トレンドラインや支持線・抵抗線は、多くの相場参加者が意識する「節目」を、チャートの上に目に見える形で描き出すための道具です。
トレンドラインとは
トレンドラインとは、チャート上の複数の安値(または高値)を結んだ1本の直線のことです。価格は一直線には動かず、上下に波を打ちながら進みます。その波の谷や山を結ぶことで、相場が今どちらの方向に、どのくらいの勢いで進んでいるかが視覚的にわかるようになります。
線が右肩上がりであれば上昇基調、右肩下がりであれば下降基調を示します。傾きが急であるほど勢いが強く、緩やかであるほど落ち着いた値動きと読めます。トレンドラインは、相場の方向と勢いを同時に捉えるための、最も基本的な補助線です。
上昇トレンドラインと下降トレンドライン
トレンドラインには、結ぶ点の種類によって2つのタイプがあります。
- 上昇トレンドライン:切り上がっていく安値同士を結んだ右肩上がりの線。

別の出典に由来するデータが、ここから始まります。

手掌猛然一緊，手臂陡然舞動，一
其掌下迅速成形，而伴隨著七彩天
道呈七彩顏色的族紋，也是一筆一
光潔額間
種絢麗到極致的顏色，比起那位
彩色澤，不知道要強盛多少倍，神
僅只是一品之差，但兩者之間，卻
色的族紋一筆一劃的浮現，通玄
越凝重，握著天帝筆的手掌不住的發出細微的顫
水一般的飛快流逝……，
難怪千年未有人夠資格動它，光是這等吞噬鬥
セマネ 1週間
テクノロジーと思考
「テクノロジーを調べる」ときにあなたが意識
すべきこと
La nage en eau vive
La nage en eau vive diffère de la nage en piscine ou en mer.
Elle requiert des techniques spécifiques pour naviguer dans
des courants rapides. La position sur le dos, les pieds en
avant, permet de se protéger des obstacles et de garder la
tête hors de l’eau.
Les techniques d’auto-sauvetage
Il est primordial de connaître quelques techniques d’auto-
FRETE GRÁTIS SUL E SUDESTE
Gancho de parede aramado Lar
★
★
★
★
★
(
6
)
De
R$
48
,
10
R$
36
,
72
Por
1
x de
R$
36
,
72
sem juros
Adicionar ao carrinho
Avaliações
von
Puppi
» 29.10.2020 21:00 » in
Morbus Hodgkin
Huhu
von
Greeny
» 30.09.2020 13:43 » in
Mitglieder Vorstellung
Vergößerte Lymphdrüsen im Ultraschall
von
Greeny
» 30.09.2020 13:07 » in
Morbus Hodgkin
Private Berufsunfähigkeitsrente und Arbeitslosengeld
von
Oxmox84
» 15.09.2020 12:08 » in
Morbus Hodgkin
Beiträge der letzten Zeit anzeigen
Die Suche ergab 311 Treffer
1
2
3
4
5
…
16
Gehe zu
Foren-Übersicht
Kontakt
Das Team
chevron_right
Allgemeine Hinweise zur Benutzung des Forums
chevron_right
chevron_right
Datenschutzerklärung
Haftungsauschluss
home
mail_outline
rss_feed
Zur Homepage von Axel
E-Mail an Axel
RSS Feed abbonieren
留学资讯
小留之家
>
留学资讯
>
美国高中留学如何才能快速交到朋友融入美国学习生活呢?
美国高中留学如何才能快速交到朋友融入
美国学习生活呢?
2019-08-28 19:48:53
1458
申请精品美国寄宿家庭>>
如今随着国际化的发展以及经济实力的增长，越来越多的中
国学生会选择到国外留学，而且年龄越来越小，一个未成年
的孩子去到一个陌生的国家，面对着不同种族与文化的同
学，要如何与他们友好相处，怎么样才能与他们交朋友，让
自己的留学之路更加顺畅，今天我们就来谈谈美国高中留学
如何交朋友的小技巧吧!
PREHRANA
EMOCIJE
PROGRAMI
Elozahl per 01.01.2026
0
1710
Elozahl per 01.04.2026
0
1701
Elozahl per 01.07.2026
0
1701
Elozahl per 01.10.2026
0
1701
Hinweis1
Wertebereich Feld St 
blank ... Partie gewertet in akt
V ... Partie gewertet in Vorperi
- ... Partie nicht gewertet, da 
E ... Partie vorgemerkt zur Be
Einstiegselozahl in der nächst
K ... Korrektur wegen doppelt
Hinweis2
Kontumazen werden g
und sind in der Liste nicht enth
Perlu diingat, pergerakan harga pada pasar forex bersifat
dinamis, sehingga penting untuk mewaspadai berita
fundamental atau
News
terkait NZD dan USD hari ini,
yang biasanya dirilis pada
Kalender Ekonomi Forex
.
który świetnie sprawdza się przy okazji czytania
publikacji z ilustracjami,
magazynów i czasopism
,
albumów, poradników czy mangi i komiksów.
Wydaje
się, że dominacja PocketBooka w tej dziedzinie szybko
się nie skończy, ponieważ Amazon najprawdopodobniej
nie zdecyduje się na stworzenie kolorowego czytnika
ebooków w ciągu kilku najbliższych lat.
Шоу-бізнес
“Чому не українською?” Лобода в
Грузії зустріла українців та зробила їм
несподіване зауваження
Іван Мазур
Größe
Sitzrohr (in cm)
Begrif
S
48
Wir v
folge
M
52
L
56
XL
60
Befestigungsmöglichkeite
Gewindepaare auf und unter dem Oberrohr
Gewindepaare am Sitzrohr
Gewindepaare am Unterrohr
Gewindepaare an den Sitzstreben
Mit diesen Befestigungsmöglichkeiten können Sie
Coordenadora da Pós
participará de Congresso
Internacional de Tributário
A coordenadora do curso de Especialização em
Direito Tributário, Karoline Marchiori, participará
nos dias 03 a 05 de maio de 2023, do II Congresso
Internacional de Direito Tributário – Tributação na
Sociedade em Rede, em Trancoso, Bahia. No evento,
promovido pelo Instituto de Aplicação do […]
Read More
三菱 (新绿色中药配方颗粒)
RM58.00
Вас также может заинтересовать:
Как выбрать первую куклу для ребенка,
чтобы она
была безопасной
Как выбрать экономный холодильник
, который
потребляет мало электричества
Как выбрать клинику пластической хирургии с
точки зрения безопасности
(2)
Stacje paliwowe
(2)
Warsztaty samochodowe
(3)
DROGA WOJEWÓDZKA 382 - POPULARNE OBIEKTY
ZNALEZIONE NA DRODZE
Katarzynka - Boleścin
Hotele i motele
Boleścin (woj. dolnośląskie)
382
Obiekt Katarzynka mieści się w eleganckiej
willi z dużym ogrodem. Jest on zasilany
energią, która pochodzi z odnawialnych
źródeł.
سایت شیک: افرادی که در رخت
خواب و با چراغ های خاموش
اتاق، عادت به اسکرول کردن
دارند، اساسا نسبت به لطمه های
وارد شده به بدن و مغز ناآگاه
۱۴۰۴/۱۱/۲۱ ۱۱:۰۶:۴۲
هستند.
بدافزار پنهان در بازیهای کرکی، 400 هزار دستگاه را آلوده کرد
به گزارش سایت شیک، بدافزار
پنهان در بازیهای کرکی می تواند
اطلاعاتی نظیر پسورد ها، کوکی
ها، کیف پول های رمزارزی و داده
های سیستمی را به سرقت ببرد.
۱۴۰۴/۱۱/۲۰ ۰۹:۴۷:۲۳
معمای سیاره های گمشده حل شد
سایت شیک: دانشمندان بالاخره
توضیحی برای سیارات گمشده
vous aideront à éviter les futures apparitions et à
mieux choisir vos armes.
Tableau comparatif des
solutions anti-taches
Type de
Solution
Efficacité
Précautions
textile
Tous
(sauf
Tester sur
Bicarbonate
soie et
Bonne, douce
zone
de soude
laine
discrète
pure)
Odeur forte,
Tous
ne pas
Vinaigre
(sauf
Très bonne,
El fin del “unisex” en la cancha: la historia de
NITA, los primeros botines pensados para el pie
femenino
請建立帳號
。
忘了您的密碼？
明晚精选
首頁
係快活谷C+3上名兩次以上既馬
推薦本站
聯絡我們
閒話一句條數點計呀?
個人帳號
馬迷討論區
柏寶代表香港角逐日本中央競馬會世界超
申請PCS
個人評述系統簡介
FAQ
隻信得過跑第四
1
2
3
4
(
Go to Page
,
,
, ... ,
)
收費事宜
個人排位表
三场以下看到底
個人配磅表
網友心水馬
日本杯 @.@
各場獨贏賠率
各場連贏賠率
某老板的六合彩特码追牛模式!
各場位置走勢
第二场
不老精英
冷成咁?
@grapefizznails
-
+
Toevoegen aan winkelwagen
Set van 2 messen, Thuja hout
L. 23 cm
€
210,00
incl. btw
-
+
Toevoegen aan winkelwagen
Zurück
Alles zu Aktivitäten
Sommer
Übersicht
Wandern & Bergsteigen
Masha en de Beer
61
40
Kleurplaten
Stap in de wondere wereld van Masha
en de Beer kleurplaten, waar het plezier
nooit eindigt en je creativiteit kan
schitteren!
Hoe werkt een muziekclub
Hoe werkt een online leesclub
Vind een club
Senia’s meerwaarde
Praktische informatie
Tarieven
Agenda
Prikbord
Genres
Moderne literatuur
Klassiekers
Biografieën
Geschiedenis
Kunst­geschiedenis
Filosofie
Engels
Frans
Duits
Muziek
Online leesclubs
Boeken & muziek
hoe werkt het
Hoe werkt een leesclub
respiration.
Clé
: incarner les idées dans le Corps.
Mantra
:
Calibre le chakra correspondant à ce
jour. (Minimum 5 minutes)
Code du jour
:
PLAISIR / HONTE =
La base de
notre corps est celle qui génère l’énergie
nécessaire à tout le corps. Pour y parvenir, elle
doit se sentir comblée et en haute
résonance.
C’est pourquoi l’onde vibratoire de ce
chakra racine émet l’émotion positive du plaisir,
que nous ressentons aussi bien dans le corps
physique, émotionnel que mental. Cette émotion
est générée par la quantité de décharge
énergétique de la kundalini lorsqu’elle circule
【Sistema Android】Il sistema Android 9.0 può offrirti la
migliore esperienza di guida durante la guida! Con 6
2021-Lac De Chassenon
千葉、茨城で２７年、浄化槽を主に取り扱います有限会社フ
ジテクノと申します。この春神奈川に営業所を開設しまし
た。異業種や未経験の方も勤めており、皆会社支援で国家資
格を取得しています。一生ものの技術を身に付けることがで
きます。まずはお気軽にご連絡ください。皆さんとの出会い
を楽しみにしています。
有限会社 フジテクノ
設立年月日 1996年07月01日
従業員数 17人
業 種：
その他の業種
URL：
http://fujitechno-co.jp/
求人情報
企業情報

価格はこの線の上で支えられやすく、下値を支える役割(下値支持)を果たします。
- 下降トレンドライン:切り下がっていく高値同士を結んだ右肩下がりの線。価格はこの線で頭を抑えられやすく、上値を抑える役割(上値抵抗)を果たします。
引き方の基本は、2点以上を結ぶことです。点が2つあれば線は引けますが、3つ目の点でも価格がその線に反応していれば、より多くの参加者が意識している信頼度の高いラインといえます。
結ぶ点を「ヒゲの先端」にするか「実体の端」にするかで、線の位置はわずかに変わります。どちらが正解と決まっているわけではありませんが、自分の中でルールを統一しておくことが大切です。1円単位で正確に当てにいくよりも、おおよその傾きと位置をつかむことを優先しましょう。
支持線(サポート)と抵抗線(レジスタンス)
トレンドラインが斜めの線であるのに対し、ある特定の価格帯で水平に引く線が支持線・抵抗線です。過去に何度も反発・反落した価格帯を水平線で結びます。
支持線は「ここまで下がったら割安だと感じる人が増える価格帯」、抵抗線は「ここまで上がったら利益確定の売りが出やすい価格帯」と考えるとイメージしやすいでしょう。過去に何度も反応している水準ほど、多くの参加者に意識されている強い節目になります。
サポートとレジスタンスの転換
支持線と抵抗線は、固定された役割ではありません。価格がそのラインを明確に抜けると、役割が入れ替わることがあります。これを「役割転換(ロールリバーサル)」と呼びます。
たとえば、長く上値を抑えていた抵抗線を価格が上抜けると、今度はその水準が下値を支える支持線として働きやすくなります。逆に、支持線を下に割り込むと、その水準が上値を抑える抵抗線に変わります。一度抜けた節目に価格が戻ってきたとき、どちらの役割で反応するかを意識すると、値動きの見通しを立てやすくなります。
ラインのブレイク
価格がトレンドラインや支持線・抵抗線を明確に抜けることを「ブレイク」と呼びます。これまで意識されてきた節目を抜けるため、トレンドの転換や、新たな方向への動き出しのサインになりうる重要な場面です。
ただし、注意したいのがダマシです。一時的に線を抜けたように見えても、すぐに元の範囲へ押し戻されてしまうことは珍しくありません。これに引っかかると、抜けた方向と逆に動かれて損失につながります。ダマシを避けるための一般的な工夫として、次のような確認が挙げられます。
- 終値で確定したか:取引時間中に一瞬抜けても、終値が線の内側に戻っていれば本格的なブレイクとは判断しにくい。
- 出来高をともなっているか:ブレイク時に出来高が増えていれば、多くの参加者が動いた本物のサインである可能性が高まる。
ラインは「絶対に跳ね返る壁」ではなく、「多くの人が意識している目安」にすぎません。だからこそ、1円単位できっちり当てにいくのではなく、ある程度の幅を持ったゾーン(帯)として捉えることが大切です。ラインは点ではなく、厚みのある領域だと考えましょう。
スイングトレードでの活かし方
スイングトレードでは、トレンドラインや支持線・抵抗線をエントリーと損切りの根拠として使います。たとえば「上昇トレンドラインまで価格が下がってきたところで買いを検討し、もしそのラインを終値で割り込んだら損切りする」といった形で、あらかじめ売買の基準に組み込みます。
大切なのは、線を感覚で引いて感覚で売買するのではなく、あらかじめ決めたルールの一部として使うことです。ラインはエントリーや損切りの位置を客観的に決める手がかりになります。具体的なリスク管理の考え方は、攻略ガイドのリスク管理の章でも詳しく解説しています。